**Things to do:**
a. Edit the subsea processing article from "Increased recovery with" to "at work simultaneously.", replacing "seabed" with "sea floor".
b. According to the subsea processing article, how many applications are typically at work simultaneously?
c. Write the next part of the subsea processing article, picking up after its final sentence.

**Document passage:**
Reviewing trends in subsea processing

May 1, 2011
Subsea processing has significant potential to increase reserves and production – and also reduce cost – by moving some of the traditional topsides fluid processing to the seabed. Subsea separation and local re-injection of produced water and/or gas to the reservoir can allow processing equipment to be used more efficiently. Subsea processing has many value-added applications that can address many offshore challenges – including boosting, separation, water injection, and gas compression.

Increased recovery with small topsides among the benefits

Rob Perry
Reda Akdim
FMC Technologies

Subsea processing has significant potential to increase reserves and production – and also reduce cost – by moving some of the traditional topsides fluid processing to the seabed. Subsea separation and local re-injection of produced water and/or gas to the reservoir can allow processing equipment to be used more efficiently. Subsea processing has many value-added applications that can address many offshore challenges – including boosting, separation, water injection, and gas compression. Typically, two or more applications are at work simultaneously.

Stored entries:
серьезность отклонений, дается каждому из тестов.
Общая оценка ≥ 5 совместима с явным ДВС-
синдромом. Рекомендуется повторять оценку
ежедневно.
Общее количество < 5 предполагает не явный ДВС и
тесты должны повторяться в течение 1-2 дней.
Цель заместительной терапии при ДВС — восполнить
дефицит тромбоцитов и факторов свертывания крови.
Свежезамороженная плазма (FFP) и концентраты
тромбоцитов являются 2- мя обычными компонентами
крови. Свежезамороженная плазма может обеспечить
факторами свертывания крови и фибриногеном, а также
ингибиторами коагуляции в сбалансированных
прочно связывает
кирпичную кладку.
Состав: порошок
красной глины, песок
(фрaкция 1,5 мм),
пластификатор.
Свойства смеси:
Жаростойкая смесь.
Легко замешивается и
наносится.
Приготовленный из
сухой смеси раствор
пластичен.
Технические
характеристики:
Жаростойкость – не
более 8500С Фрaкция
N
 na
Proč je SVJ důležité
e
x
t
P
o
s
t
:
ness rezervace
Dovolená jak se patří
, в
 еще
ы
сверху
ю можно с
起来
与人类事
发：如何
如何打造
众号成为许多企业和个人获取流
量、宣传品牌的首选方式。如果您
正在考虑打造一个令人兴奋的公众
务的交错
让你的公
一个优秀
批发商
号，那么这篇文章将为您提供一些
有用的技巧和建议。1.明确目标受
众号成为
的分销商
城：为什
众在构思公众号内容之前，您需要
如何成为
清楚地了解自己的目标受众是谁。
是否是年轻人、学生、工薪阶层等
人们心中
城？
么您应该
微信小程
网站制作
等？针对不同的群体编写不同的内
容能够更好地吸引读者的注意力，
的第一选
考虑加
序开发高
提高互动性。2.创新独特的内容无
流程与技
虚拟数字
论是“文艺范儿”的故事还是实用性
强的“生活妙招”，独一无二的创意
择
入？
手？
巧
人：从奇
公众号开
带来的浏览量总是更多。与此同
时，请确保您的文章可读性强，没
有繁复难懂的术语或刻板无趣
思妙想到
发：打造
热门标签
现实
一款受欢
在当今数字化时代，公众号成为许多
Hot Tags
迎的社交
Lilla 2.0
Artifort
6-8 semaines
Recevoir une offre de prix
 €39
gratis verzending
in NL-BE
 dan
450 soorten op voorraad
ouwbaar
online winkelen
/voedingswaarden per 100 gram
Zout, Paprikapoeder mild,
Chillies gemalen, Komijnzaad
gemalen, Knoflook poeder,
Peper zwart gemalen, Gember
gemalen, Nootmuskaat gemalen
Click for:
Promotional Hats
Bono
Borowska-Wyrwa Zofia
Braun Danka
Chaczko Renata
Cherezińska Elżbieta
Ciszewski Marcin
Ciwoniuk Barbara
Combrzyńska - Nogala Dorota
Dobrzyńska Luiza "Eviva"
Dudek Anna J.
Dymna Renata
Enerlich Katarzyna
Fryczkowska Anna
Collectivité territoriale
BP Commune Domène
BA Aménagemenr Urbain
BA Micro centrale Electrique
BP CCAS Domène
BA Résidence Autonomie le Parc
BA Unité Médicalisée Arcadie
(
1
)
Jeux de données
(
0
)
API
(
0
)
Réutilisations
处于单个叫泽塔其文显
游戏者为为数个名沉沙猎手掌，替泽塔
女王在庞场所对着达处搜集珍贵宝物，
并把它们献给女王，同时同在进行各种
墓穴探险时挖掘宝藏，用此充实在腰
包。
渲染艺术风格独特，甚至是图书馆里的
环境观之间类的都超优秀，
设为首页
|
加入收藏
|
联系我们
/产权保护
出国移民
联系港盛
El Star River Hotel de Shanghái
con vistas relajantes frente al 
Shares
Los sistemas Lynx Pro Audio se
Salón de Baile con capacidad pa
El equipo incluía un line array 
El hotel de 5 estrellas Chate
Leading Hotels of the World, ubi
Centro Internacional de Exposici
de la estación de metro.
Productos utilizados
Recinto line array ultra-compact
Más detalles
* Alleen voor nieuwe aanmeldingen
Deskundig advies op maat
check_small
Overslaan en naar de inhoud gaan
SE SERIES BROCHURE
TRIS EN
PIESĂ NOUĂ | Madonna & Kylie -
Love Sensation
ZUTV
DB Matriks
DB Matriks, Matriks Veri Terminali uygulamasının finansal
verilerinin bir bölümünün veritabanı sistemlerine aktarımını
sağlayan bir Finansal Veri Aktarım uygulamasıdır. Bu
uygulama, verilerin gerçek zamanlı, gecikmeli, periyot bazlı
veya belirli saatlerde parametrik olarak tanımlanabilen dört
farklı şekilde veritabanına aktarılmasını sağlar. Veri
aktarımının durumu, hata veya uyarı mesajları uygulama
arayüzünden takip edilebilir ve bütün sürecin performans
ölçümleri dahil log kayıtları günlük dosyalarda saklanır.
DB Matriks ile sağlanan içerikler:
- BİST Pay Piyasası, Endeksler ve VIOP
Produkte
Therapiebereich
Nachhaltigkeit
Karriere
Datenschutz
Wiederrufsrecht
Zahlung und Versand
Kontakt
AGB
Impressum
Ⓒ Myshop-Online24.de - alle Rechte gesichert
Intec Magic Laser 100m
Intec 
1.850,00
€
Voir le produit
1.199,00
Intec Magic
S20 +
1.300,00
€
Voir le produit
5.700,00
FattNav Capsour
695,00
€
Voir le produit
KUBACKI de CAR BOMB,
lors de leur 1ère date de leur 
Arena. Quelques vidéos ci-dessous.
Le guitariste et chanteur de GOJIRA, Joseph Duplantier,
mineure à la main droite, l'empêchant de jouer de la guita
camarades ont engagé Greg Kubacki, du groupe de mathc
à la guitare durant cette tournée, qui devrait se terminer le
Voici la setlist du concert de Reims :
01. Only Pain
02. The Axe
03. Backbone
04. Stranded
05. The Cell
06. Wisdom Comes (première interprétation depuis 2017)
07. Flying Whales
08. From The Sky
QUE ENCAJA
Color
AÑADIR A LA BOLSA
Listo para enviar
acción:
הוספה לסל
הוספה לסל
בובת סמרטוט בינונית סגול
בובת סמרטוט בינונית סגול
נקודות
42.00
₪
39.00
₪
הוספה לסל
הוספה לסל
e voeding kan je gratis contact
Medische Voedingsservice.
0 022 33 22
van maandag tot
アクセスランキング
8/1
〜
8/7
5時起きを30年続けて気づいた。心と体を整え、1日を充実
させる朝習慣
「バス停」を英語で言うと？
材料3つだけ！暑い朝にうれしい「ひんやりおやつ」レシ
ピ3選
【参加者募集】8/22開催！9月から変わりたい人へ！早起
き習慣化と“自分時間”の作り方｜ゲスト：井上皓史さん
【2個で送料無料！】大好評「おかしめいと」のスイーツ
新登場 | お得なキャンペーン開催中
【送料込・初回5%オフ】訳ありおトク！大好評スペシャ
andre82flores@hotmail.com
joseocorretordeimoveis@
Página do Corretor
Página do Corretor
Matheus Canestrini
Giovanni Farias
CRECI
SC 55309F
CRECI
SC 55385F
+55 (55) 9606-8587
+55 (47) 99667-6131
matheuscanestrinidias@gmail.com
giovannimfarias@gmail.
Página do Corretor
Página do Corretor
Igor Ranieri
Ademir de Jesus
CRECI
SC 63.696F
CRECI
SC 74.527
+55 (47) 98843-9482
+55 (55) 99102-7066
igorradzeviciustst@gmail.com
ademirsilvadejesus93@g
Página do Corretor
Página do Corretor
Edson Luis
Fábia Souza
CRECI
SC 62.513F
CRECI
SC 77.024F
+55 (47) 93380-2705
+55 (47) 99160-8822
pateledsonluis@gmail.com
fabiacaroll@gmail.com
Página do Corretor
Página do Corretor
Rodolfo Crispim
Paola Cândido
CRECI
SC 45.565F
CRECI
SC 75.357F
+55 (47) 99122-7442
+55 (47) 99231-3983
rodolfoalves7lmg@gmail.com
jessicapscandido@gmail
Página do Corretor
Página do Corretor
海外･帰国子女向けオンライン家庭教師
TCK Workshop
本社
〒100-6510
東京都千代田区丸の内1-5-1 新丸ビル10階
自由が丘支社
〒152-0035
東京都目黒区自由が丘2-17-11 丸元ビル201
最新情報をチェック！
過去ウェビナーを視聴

**Task-by-task outputs:**
a.
Increased recovery with small topsides among the benefits

Rob Perry
Reda Akdim
FMC Technologies

Subsea processing has significant potential to increase reserves and production – and also reduce cost – by moving some of the traditional topsides fluid processing to the sea floor. Subsea separation and local re-injection of produced water and/or gas to the reservoir can allow processing equipment to be used more efficiently. Subsea processing has many value-added applications that can address many offshore challenges – including boosting, separation, water injection, and gas compression. Typically, two or more applications are at work simultaneously.

b. Two or more applications.

c.
Subsea gas/liquid separation and liquid boosting can increase reserves recovery and production rate in low-energy reservoirs. The technology may be applied to mature brownfield or new greenfield applications. Brownfield use usually is indicated by lower reservoir pressure and increased water-cut in later field life, as seen in Tordis and Marlim. Greenfield applications have been installed to overcome low initial reservoir pressure as well as weak reservoir and fluid properties, which often result in poor inflow with uneconomic production rates.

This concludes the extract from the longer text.